Schedule queries to prioritize them.
Pinot supports various different query scheduling mechanisms to allow for more control around which queries have priority when executing on the server instances.
Currently, there are the following options that can be configured using the pinot.query.scheduler.name
configuration:
First Come First Serve (fcfs
) (Default)
Bounded First Come First Serve (bounded_fcfs
)
Token Bucket (tokenbucket
)
This is the default scheduling mechanism, which simply allows all queries to execute in a first come, first serve mechanism. For most deployments, this is likely sufficient, but high QPS deployments that have skewed query workloads may struggle under this scheduling mechanism.
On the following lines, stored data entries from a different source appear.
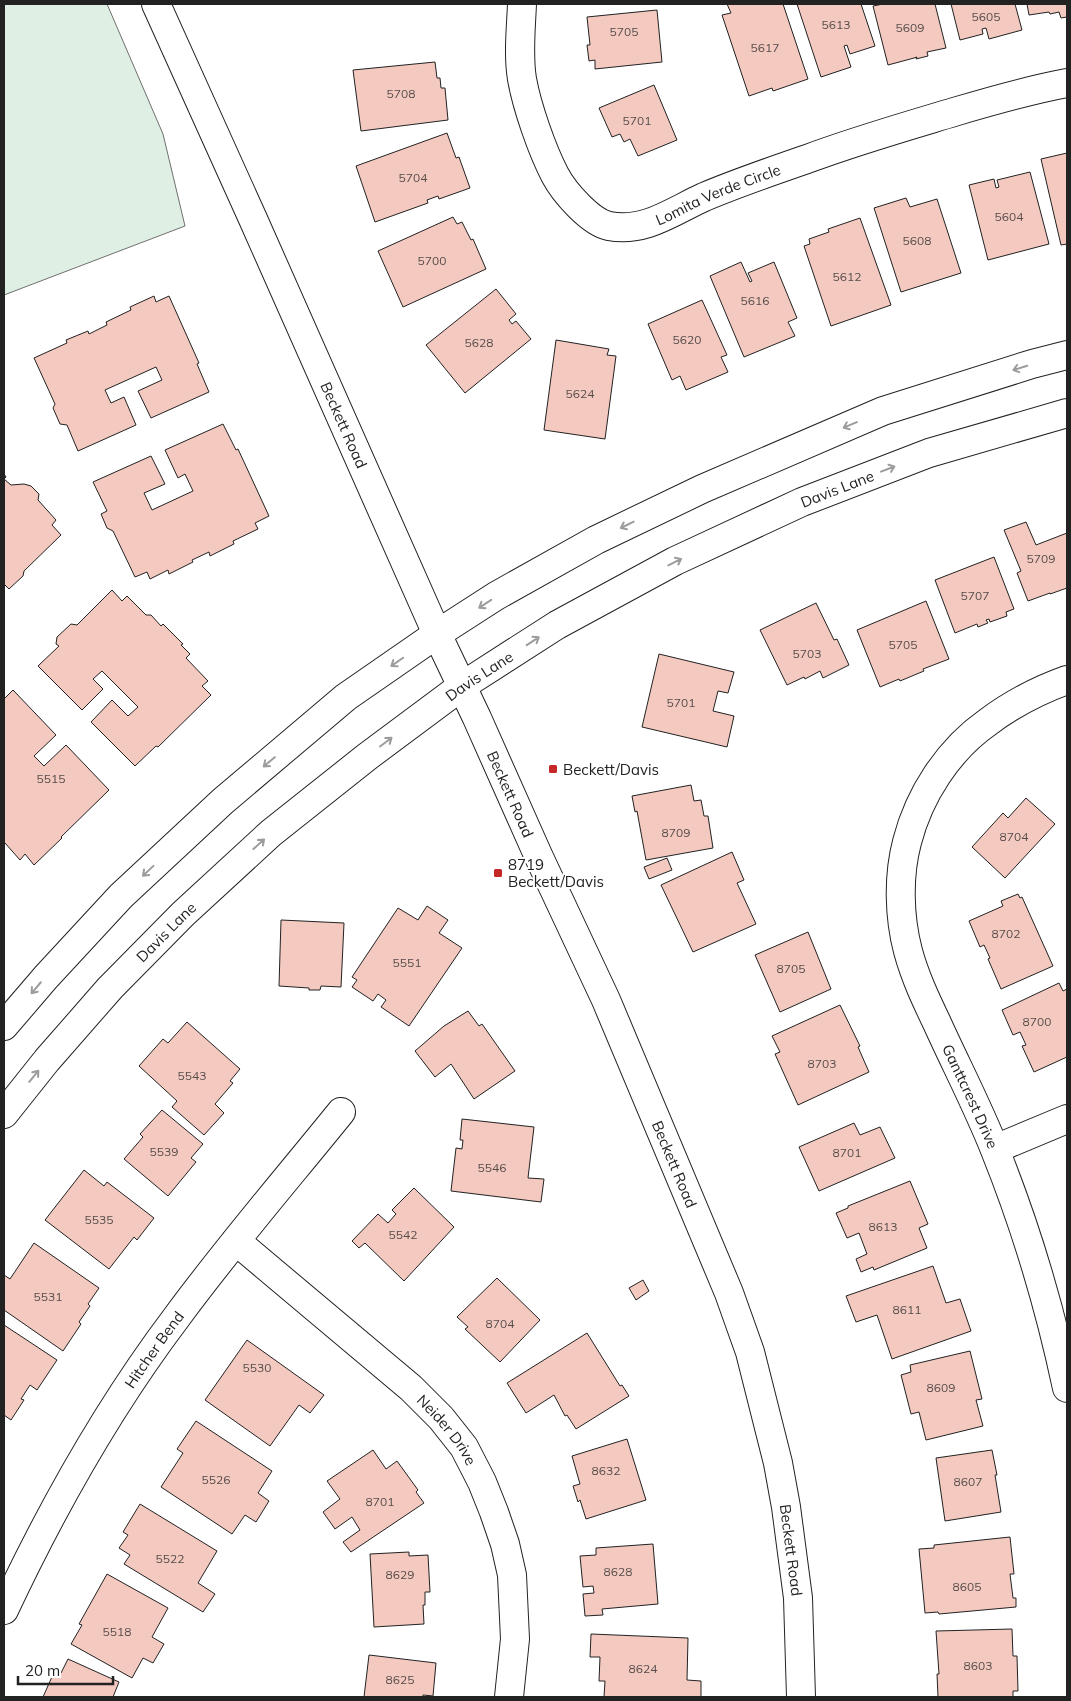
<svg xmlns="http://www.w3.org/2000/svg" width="1071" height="1701" font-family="Mulish,sans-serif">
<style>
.green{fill:#e0efe3;stroke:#6f6f6f}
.building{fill:#f3c9c0;stroke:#222}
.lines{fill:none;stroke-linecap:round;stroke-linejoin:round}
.minor-casing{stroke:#222;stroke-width:30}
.tertiary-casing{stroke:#222;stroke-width:30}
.secondary-casing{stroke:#222;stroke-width:30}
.minor{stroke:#fff;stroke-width:28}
.tertiary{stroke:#fff;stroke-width:28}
.secondary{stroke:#fff;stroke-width:28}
.oneway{stroke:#9c9c9c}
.poi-dot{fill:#c62828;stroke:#fff;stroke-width:2}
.labels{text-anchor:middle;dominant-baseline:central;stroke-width:4;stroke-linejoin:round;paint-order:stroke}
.number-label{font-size:12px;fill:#564c4a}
.street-label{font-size:15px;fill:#222;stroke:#fff}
.poi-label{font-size:15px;fill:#222;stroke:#fff;text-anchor:start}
</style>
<rect width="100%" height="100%" fill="#fff"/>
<path class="green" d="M4,4H107L163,134L185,226L4,295Z"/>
<path class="building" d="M727,4H783L808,79L773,91L772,88L749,96L722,15L731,13Z
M797,4H861L875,46L850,54L847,45L844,46L851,67L821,77Z
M883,4H935L946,48L927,52L928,56L916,59L917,57L914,58L888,65L873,6Z
M951,4H1015L1022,30L989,39L986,28L982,29L983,34L960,40Z
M1027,4H1067V17L1061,18L1059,12L1050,14L1049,12L1029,15Z
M657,10L662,62L595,69V60L589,61L587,45H590L587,17Z
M435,62L437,78H440L441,88H445L448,120L361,131L353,70Z
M654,85L677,140L638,156L630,139L624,142L620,134L612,137L599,108Z
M447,133L456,158L459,157L470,188L439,199L438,196L427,200L428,203L375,222L356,166Z
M1067,153V244L1061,245L1041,159Z
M1030,172L1049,244L988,260L969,185L994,179L996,188L999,187L997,180Z
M906,198L910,207L937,199L961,273L901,292L874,208Z
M453,217L457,224L462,222L471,240L473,239L486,269L403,307L378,251Z
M860,218L891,305L831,326L804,246L810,244L809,239L829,232L828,229Z
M741,262L750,282L752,281L748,273L774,262L797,318L788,322L795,336L744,357L710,276Z
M496,289L516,314L509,320L512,324L516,321L531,339L465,393L426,345Z
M154,296L156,302L169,296L199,363L197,364L209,392L151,418L138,391L162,380L156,367L105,390L111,403L124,397L136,425L78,451L67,425L60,424L53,408L55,404L34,358L67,343L66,340L88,331L89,334L107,325L106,322L131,310L130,307Z
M702,300L727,355L721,357L728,372L686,390L680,376L672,380L648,324Z
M556,340L609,349L607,355L616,356L605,439L544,430Z
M223,424L236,450L238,449L269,516L255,523L258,529L233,541L234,544L210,556L209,552L192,560L193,562L169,574L168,570L150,579L147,572L135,577L113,531L107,528L101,514L107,511L93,482L151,456L165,484L144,493L152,510L193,491L185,474L178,478L165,450Z
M4,474L6,477L4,479L11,485L24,484L31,486L39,494L38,500L56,520L52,525L61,535L24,571L23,576L9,589L5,585L4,587Z
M1026,522L1036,545L1067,533V589V588L1050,594V593L1028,601L1017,573L1021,571L1004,530Z
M994,557L1014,609L1006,612L1007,616L990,622L989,619L986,620L988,623L978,627L977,624L955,633L935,580Z
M112,590L122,601L127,596L146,615H151L161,626L163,624L183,644L181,645L190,654L186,658L208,681L202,686L211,695L158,747L156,746L135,766L91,722L112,700L128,716L138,707L102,671L93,679L103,689L82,710L38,666L59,646L56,644L57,637L71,624L77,625Z
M926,601L949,659L923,669L924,671L900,681L899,679L880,687L857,630Z
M816,603L834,640L837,639L849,665L823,678L820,671L805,679L804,677L787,685L760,630Z
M659,654L734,672L728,693L718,691L713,711L734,716L727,747L642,727Z
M13,690L56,735L34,756L44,766L66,745L109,790L61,837L62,838L34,865L25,854L20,860L5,843L4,844V699Z
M691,785L694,801L701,800L704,816H708L713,848L646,860L637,811L635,812L632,796Z
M1026,798L1055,824L1005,878L972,847L1003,813L1008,818Z
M732,852L744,880L737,883L756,924L693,952L661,885Z
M667,858L672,870L649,879L644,867Z
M1018,894L1020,898L1022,897L1053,966L1001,989L988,959L990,958L984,945L980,947L969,921L1003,906L1001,901Z
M427,906L448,920L439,933L462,948L409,1026L381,1007L386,1000L378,994L373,1001L352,987L357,980L352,977L398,908L418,920Z
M281,920L344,923L341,987L321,986L320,990H309V988L279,986Z
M808,932L831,989L780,1012L755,955Z
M1059,983L1063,991L1067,989V1057L1034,1072L1022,1046L1026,1045L1020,1032L1013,1035L1002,1010Z
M840,1005L860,1046L858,1047L869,1072L798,1105L775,1054L780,1052L772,1036Z
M468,1011L479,1026L482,1024L515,1071L474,1099L451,1064L435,1077L415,1051L444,1026Z
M187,1022L240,1069L230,1081L233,1083L215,1104L224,1113L204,1135L172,1107L177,1101L139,1066L163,1039L168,1043Z
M162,1110L203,1144L191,1158L196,1162L168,1196L124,1159L143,1137L140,1134Z
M462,1119L534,1127L528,1178L544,1179L541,1202L451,1191L456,1148L462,1149L463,1140H460Z
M854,1123L860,1135L880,1127L895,1158L819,1191L799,1147Z
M84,1170L104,1186L107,1182L154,1218L137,1240L134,1237L109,1269L45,1220Z
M910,1181L928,1224L919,1228L927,1248L874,1270L873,1267L861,1272L856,1259L867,1254L859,1233L847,1238L836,1213L848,1208V1206Z
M414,1188L454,1227L404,1281L365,1243L359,1248L352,1241L378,1214L388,1223L396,1214L392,1210Z
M34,1243L99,1288L88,1304L90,1306L79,1322L81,1324L63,1351L4,1310V1275L10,1279Z
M933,1266L946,1303L960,1299L971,1331L892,1359L877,1315L856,1322L846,1296Z
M497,1278L540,1320L500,1362L465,1329L468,1327L457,1317Z
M643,1280L649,1291L636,1300L629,1288Z
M4,1325L57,1360L37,1390L30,1385L21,1399L24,1400L11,1420L4,1415Z
M587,1333L620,1386L622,1385L629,1396L576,1429L567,1415L565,1416L554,1395L526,1413L507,1383Z
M247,1340L324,1395L310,1413L299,1405L270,1446L205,1400Z
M970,1351L982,1399L976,1400L983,1426L926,1440L919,1412L911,1414L901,1375L911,1372L910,1365Z
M196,1421L272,1471L258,1493L269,1501L256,1522L245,1515L232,1534L161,1487L183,1453L177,1449Z
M627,1439L646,1500L586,1519L580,1500L578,1502L573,1486L580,1484L572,1456Z
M373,1450L386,1469L397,1461L418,1490L416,1492L424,1503L351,1552L343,1542L360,1530L352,1517L335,1529L323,1512L340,1499L327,1481Z
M992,1450L997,1475H995L1001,1512L945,1521L936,1458Z
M140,1504L217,1551L198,1583L215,1594L203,1612L124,1564L130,1555L119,1548L128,1535L123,1532Z
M1010,1537L1014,1574H1010L1013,1598H1016V1607L939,1614L938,1612L925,1613L919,1549L934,1548V1545Z
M653,1544L658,1604L602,1609L603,1615L585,1616L583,1594L594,1593L593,1586L583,1587L580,1556L596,1555V1548Z
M409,1552V1556L428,1555L430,1592H425V1605H423L424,1624L374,1627L370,1554Z
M107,1574L168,1608L152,1637L164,1644L153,1663L143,1658L132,1678L71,1644L82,1625L79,1624Z
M1012,1629L1013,1656H1017L1018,1691H1013V1697H938L937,1674H939L936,1631Z
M591,1634L688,1638L687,1680L701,1681V1697H604L605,1681H599L600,1657H590Z
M369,1655L436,1663L433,1696L423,1695V1697H364Z
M68,1659L119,1682L113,1697H43L55,1670L61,1673Z"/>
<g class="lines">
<g class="minor-casing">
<g id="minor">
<path id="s1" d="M522,4C521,28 518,55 522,79C527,107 542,150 555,175C564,192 590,222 609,226C645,233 673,211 704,197C737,183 772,171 807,159C855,141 904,127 954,112C991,101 1029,90 1067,83"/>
<path id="s2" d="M1067,680C1039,690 1012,704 988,722C948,750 919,795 907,842C898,876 899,917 908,951C915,977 926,1000 937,1023C956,1065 978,1107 995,1150C1026,1227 1050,1308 1067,1388"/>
<path d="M995,1149L1067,1119"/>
<path id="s3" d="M236,1241L411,1388L441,1418L464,1447L482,1482L494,1512L505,1544L512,1575L515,1639L509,1697"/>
<path id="s4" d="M4,1610C52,1508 108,1408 176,1318C228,1247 286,1180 341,1112"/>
</g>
</g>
<g class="tertiary-casing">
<g id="tertiary">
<path id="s5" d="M156,4L253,219L437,634L477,718L538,855L606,1000L729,1293L750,1352L778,1463L786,1507L798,1598L801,1697"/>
</g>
</g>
<g class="secondary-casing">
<g id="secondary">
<path d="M4,1026L46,977L121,896L223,801L346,697L437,634L496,596L596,540L702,489L883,411L1032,364L1067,355"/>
<path id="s6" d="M4,1114L47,1060L110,988L183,914L271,833L368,756L462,686L557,625L675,561L802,502L929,453L1067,413"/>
</g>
</g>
<use href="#minor" class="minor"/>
<use href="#tertiary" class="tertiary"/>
<use href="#secondary" class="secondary"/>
</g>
<defs><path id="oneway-shaft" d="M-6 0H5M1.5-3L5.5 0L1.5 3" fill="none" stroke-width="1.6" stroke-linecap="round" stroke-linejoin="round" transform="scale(1.25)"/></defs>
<g class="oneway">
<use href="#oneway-shaft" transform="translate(1020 368) rotate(163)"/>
<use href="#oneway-shaft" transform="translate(850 425) rotate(157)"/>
<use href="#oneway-shaft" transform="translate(888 469) rotate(-21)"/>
<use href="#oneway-shaft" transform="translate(627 525) rotate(154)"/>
<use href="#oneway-shaft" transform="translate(675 562) rotate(-27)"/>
<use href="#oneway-shaft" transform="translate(485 604) rotate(147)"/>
<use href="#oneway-shaft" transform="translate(533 641) rotate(-33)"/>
<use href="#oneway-shaft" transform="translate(397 662) rotate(145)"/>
<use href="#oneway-shaft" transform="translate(386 742) rotate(-37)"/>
<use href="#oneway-shaft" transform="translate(269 762) rotate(140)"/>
<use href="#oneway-shaft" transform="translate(259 844) rotate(-42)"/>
<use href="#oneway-shaft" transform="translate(148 871) rotate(137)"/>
<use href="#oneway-shaft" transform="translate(36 988) rotate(130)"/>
<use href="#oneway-shaft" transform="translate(34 1076) rotate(-51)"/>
</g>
<g class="poi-dot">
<rect x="548" y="764" width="10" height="10" rx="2.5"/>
<rect x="493" y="868" width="10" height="10" rx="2.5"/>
</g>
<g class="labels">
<g class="number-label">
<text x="986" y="16">5605</text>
<text x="836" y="24">5613</text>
<text x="910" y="27">5609</text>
<text x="624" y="31">5705</text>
<text x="765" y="47">5617</text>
<text x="401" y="93">5708</text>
<text x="637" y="120">5701</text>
<text x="413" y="177">5704</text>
<text x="1009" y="216">5604</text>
<text x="917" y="240">5608</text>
<text x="432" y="260">5700</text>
<text x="847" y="276">5612</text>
<text x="755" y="300">5616</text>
<text x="687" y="339">5620</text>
<text x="479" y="342">5628</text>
<text x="580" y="393">5624</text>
<text x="1041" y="558">5709</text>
<text x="975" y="595">5707</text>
<text x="903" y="644">5705</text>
<text x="807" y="653">5703</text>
<text x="681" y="702">5701</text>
<text x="51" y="778">5515</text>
<text x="676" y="832">8709</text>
<text x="1014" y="836">8704</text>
<text x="1006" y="933">8702</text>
<text x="407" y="962">5551</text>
<text x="791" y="968">8705</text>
<text x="1037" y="1021">8700</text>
<text x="822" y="1063">8703</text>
<text x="192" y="1075">5543</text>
<text x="164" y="1151">5539</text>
<text x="847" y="1152">8701</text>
<text x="492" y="1167">5546</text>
<text x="99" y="1219">5535</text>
<text x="883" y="1226">8613</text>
<text x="403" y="1234">5542</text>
<text x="48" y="1296">5531</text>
<text x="907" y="1309">8611</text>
<text x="500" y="1323">8704</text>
<text x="257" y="1367">5530</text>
<text x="941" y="1387">8609</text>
<text x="606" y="1470">8632</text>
<text x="216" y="1479">5526</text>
<text x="968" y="1481">8607</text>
<text x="380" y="1501">8701</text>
<text x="170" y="1558">5522</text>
<text x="618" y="1571">8628</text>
<text x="400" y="1574">8629</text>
<text x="967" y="1586">8605</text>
<text x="117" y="1631">5518</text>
<text x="978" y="1665">8603</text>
<text x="643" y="1668">8624</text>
<text x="400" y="1679">8625</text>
</g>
<g class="street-label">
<text stroke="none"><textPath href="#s1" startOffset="368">Lomita Verde Circle</textPath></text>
<text stroke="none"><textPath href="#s5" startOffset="461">Beckett Road</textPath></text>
<text stroke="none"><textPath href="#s6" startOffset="1054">Davis Lane</textPath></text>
<text stroke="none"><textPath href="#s6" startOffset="649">Davis Lane</textPath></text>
<text stroke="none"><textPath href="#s5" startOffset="866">Beckett Road</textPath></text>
<text stroke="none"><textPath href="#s6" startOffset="244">Davis Lane</textPath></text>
<text stroke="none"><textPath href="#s2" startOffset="506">Ganttcrest Drive</textPath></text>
<text stroke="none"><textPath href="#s5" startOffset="1271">Beckett Road</textPath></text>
<text stroke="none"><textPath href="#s4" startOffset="301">Hitcher Bend</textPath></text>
<text stroke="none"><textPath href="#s3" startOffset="284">Neider Drive</textPath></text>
<text stroke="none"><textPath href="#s5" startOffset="1676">Beckett Road</textPath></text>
</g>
<g class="poi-label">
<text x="563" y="769">Beckett/Davis</text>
<text x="508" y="864">8719<tspan x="508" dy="17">Beckett/Davis</tspan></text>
</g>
</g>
<rect width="1071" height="1701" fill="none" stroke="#222222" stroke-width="10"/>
<path d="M18 1676v8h95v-8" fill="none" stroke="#222222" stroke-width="2.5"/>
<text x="25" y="1676" font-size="15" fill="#222222" stroke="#ffffff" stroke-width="4" paint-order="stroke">20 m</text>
</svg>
Bounded query schedulers operate under a context of a single table, and additionally respect the following configurations:
pinot.query.scheduler.threads_per_query_pct
(default 20%) will allow individual threads to take up to this percentage of the threads allocated to a table resource group
pinot.query.scheduler.table_threads_soft_limit_pct
(default 30%) indicates that once this percentage of the available threads are taken up by this resource group, the scheduler should prefer other resource groups but still allow queries in this group
pinot.query.scheduler.table_threads_hard_limit_pct
(default 45%) indicates that once this percentage of the available threads are taken up, the scheduler should not schedule any more queries for this resource group
Similarly to the "first come first serve" scheduling mechanism, this option will bound the resource utilization by ensuring that only a certain number of queries are running concurrently (set using the pinot.query.scheduler.query_runner_threads
configuration).
This query scheduling mechanism will periodically grant tokens to each scheduler group, and will select the group to run with the highest number of tokens assigned to it. This can be configured using the following configurations:
pinot.query.scheduler.tokens_per_ms
will indicate how many tokens to generate per second for each group. The default value for this is the number of threads avaialble to run queries (which will essentially attempt to schedule more queries than is possible to run)
pinot.query.scheduler.token_lifetime_ms
indicates the lifetime of every allocated token
This scheduler applies a linear decay for groups that have recently been scheduled to avoid starvation and allow groups with light workloads to be scheduled.